§ What the task asks
Reproduce word for word the part of the passage on early learning skills that starts at "Just try narrating" and stops after "Skills At Home.".

-------- Provided passage

When you bake something, the ingredients are added in a particular order (sequencing) for a reason. If you bake a cake and add the eggs to the flour rather than combining the butter and sugar and then adding the eggs, you will probably not end up with a cake. Things go in a certain order for a reason, we tend to do this innately but you can explain to your child that you do things in a certain order sometimes and why.
Narrative Skills as Math Skills
Narrative skills are also a form of sequencing. The story has a beginning, middle and end, and if you do not tell it in that order the story does not work. This is something you can practice with your child at home.
Just try narrating what you are doing in your day-to-day routine in short sentences, for example when cleaning up, “First we put the blue blocks in the bin, then we put the green blocks in, then we put the bin on the shelf.” Narrative skills are a math skill and also fall under early literacy skills, read more about developing narrative skills in this post: Practicing Narrative Skills At Home.
Literacy Skills
There are six early literacy skills. They are: print awareness, print motivation, letter knowledge, phonological awareness, narrative skills and vocabulary.
These are the foundational skills your child is always learning, and has been learning since infancy. Developing these skills before kindergarten will help give your child a foundation on which to build lessons learned in school.
Go in depth on what each of these skills are and how to build on them at home in this post: How Can I Build Early Literacy Skills at Home?
General Knowledge
Think about the things you know just because you know them. There are probably many facts and other things you know but have no idea how you came to know them, you just do. It might be things about the way the natural world works or some fact you picked up. This is called ‘general knowledge’ and it is the framework you build off when you learn new information and gives you a place to build from and store new information.
General knowledge comes in many forms besides formal education and there are many ways to teach your child. Babies and toddlers learn about the world from the songs we sing with them. For example, the oft-used “Itsy Bitsy Spider” actually explains to a baby that rain is wet and it makes everything wet but then the sun dries the rain. It seems so simple to an adult, but imagine if you had never experienced the rain, you would have no idea that the rain is what made the ground wet, or how it got dry again!

----------------
-------- Dataset records

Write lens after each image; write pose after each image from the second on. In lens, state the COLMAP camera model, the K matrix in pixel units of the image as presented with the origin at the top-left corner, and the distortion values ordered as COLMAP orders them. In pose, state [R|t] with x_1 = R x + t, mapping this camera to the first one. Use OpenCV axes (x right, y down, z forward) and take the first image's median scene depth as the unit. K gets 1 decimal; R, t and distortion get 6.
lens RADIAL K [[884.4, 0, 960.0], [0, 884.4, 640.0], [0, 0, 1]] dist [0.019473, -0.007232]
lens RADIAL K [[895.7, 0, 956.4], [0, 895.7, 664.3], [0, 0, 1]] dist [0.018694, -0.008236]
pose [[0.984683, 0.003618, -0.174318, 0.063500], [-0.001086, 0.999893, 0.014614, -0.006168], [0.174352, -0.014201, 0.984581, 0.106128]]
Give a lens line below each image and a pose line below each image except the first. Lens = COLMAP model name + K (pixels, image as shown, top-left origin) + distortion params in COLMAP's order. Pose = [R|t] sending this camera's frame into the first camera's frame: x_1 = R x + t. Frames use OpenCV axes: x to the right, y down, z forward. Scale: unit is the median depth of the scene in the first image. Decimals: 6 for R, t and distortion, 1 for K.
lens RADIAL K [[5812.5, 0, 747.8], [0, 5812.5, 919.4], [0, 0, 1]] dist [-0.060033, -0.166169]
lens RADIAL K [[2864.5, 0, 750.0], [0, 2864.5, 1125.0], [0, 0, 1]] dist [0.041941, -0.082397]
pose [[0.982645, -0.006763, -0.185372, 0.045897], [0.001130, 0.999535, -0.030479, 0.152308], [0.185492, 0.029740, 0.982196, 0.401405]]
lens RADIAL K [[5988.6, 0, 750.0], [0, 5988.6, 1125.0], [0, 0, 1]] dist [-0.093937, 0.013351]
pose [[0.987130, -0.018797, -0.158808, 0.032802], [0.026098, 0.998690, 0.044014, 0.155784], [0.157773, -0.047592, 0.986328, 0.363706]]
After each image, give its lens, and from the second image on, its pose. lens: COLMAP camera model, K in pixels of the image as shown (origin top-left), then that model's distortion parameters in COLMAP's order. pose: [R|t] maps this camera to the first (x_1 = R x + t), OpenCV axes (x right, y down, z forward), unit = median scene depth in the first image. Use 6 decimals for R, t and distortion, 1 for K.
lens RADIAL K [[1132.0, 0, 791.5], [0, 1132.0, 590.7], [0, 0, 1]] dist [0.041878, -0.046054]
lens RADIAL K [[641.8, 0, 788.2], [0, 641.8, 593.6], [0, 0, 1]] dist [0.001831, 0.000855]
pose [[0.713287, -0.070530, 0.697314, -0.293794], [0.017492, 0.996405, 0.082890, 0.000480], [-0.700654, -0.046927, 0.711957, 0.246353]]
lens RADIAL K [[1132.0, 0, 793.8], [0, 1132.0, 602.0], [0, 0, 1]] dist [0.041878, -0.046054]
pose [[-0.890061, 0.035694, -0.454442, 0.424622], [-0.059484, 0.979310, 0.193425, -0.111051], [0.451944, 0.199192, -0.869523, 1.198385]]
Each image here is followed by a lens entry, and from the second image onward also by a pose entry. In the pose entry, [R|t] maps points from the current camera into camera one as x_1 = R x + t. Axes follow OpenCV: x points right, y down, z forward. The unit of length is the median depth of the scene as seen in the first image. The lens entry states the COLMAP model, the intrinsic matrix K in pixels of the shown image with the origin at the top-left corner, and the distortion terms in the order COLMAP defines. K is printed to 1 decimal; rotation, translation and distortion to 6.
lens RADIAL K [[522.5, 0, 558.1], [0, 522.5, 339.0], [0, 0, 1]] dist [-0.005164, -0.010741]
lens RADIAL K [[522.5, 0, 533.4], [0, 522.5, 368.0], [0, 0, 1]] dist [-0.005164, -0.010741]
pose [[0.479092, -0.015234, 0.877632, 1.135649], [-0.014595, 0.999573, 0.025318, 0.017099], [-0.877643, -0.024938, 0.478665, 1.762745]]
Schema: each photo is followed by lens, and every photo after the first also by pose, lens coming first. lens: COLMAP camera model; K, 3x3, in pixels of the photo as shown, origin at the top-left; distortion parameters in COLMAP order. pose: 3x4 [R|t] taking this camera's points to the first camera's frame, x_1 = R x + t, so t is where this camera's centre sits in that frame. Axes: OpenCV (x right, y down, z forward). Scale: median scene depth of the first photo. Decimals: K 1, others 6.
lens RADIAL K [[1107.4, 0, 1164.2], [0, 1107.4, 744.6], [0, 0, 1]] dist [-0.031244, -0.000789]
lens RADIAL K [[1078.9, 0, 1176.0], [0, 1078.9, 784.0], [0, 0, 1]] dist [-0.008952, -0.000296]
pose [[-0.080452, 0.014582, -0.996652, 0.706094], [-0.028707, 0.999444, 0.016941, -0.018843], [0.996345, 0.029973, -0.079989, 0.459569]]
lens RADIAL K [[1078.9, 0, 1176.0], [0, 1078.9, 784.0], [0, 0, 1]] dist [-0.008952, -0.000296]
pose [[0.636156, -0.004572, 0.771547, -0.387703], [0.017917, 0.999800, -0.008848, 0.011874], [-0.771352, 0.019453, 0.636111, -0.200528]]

----------------

§ Final answer
Just try narrating what you are doing in your day-to-day routine in short sentences, for example when cleaning up, “First we put the blue blocks in the bin, then we put the green blocks in, then we put the bin on the shelf.” Narrative skills are a math skill and also fall under early literacy skills, read more about developing narrative skills in this post: Practicing Narrative Skills At Home.